On average, light winds prevail during the morning light-change at the end of spring and start of summer. Generally, trout take topwaters worked slowly and steadily while winds whisper over calm, warm water. On a generic day, anglers can often extend the effective window for floating plugs by adding variable speeds into their presentations over time. Once the sun begins to cast shadows and wind speeds begin to rise, using the reel handle to create speed bursts with the lures, then pausing them and allowing them to bob up and down on the water for a few seconds often causes trout to blast off when a generic, steady pace of movement in the presentation won't.
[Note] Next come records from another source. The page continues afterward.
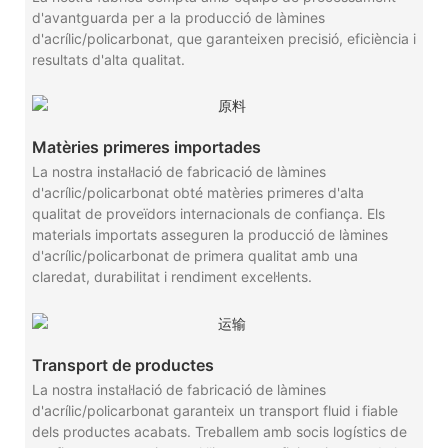
d'avantguarda per a la producció de làmines
d'acrílic/policarbonat, que garanteixen precisió, eficiència i
resultats d'alta qualitat.
Matèries primeres importades
La nostra instal·lació de fabricació de làmines
d'acrílic/policarbonat obté matèries primeres d'alta
qualitat de proveïdors internacionals de confiança. Els
materials importats asseguren la producció de làmines
d'acrílic/policarbonat de primera qualitat amb una
claredat, durabilitat i rendiment excel·lents.
Transport de productes
La nostra instal·lació de fabricació de làmines
d'acrílic/policarbonat garanteix un transport fluid i fiable
dels productes acabats. Treballem amb socis logístics de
On days when the calm lull lasts longer into the morning, slow-sinking twitch baits worked a bit under the surface often produce more strikes than topwaters as the sun gains altitude over the horizon. Adjusting lure choice and presentation in response to the conditions thus aids in the quest for consistency of productivity. Days which don't fit the stereotype often demand more radical adjustments to method and strategy.
Some late-spring to early-summer nights end with winds whistling in the ears of anglers tossing lures around shallow shorelines and structural elements lying close to deep water. In such scenarios, the efficacy of both topwaters and twitch baits usually diminishes, creating a need to employ soft plastics from the start of an excursion. If and when the unexpected stronger winds die down, a bite on lures worked higher in the water column, even right at the surface, can definitely occur, but if medium winds persist right through the light change and into the mid-morning hours, soft plastics usually draw many more strikes.
By the time our nation's birth-month arrives, the majority of our trout tend to make shorter feeding forays into shallow areas, even those lying in close proximity to deeper, cooler water with higher levels of tidal movement. In response, savvy anglers target them by making quicker adjustments to location, lure choice and presentation, favoring soft plastics more and floating plugs less. They also make the move to presentations made lower in the water column earlier in the day, on average.When water temperatures rise to a point where they don't fall much below 80° at the end of the night, many of the trout begin staying in places with water at least seven feet deep, having no shallow shorelines or structural elements within close range. When this happens, catching them on lures becomes more difficult, at times nearly impossible, especially for those firmly committed to the strategy of wading. This change normally takes place after the middle of July. Until that time of year arrives, wading anglers who get up early and make subtle adjustments to their methods to match the type of conditions they face can continue to catch numbers of trout on lures on a daily basis, with a few big ones mixed in.